As much as you may wish that your car was a racing car, the reality is that it is not. In fact, it is very far removed from being anything close to a Formula One car.
There may be times when you pull away from the traffic light and you move your rev counter to the red that you feel like Daniel Ricciardo or Mark Webber, but the reality is that the cars they drive in are so different to the ones that we see on the road on a daily basis that it is almost unfair to compare them to each other. How are they different? Here is a quick list of some of the more obvious differences.
Where it all happens
One of the biggest differences happens in the transmission, where the power of the engine is imparted to the wheels. This is a complicated procedure that involves a lot of moving parts, but it all comes together with the clutch kit. A Formula One vehicle has a racing clutch, and this allows for the transfer of huge amounts of power from the energy. It is a highly tuned and sensitive piece of equipment and one that makes a major difference to the overall performance of the car.
Racing cars do not have tread on their tyres, they are simply smooth, and very sticky rubber. They call the tyres ‘slicks’ and they use them when the circuit is dry. This does change if it rains and they are quick to send the cars into the pits to switch to tyres that have tread, but in dry conditions there is no tread.
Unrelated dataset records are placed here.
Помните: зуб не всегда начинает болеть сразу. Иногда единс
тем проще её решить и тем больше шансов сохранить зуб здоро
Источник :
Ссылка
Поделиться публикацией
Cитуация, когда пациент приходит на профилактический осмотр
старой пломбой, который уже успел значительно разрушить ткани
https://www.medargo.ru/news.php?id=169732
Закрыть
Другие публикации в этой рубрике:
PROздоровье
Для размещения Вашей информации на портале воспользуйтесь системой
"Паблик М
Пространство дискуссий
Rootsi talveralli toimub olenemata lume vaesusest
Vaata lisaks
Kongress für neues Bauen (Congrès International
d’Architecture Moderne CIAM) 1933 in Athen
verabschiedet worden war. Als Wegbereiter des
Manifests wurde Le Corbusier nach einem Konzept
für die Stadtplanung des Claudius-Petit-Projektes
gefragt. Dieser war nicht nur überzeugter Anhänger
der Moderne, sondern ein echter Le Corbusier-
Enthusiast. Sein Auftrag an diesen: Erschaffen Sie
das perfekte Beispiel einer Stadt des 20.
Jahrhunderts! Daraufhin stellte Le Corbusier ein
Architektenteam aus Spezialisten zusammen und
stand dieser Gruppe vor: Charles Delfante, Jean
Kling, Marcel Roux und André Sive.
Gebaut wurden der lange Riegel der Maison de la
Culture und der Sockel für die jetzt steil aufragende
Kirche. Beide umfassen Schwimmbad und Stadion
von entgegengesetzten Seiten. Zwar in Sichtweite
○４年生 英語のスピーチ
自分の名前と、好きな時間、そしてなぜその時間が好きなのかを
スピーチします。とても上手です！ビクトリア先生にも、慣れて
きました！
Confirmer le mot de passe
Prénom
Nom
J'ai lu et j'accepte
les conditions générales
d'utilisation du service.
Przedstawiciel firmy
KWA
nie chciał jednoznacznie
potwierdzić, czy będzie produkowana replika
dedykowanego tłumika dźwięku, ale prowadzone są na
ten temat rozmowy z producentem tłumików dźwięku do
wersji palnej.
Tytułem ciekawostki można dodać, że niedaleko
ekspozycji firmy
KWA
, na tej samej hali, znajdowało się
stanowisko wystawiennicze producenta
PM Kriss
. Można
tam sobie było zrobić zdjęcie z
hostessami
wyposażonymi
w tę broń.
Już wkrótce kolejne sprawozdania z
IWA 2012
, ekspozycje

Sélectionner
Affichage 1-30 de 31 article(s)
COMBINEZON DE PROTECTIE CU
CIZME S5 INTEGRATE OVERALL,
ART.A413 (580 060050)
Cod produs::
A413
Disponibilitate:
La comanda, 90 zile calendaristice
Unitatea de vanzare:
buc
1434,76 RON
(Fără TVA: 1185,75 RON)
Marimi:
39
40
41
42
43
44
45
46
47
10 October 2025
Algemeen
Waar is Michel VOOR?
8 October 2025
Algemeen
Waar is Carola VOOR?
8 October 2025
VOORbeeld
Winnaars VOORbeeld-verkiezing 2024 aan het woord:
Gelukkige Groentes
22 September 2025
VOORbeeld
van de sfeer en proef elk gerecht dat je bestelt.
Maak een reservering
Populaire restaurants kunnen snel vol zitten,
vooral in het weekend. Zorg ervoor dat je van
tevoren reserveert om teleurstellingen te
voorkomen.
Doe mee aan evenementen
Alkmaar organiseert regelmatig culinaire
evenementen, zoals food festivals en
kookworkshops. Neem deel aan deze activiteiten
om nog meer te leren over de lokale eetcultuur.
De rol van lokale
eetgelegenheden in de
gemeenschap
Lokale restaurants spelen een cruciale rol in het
The drivers work hard to get the tyres hot, the theory being that you want as much tyre in contact with the road as possible and you want the tyre at its optimum performance temperature as quickly as possible.
The steering wheel
Did you know that a Formula One driver can’t get in or out of his car without taking the steering wheel off first? This is largely due to the fact that the cockpit is so small that there is not enough space to squeeze in without removing the wheel first.
As much as you like to think that your car is safe, what with its ABS and air bags and myriad other safety features, a Formula One car is next level. The technology that goes into F1 cars is incredible and the safety has improved markedly over the years. The cockpit that the driver sits in is almost indestructible with the only real point of vulnerability being the driver’s legs, which by the nature of the cars design, sit out front where the pedals are and outside the super strong, super durable cockpit bubble.
As power to weight ratio goes the F1 car is so far ahead of the average street car that it is almost a joke. Not only are the engines significantly bigger, their weight is also much lighter. This is largely because the F1 car has just one seat and that it is stripped of anything superfluous technology of the luxury variety. In other words, there is no air conditioning, no spare tyre, no electric windows. All these elements contribute greatly to the weight of an ordinary car which in turn slow it down markedly.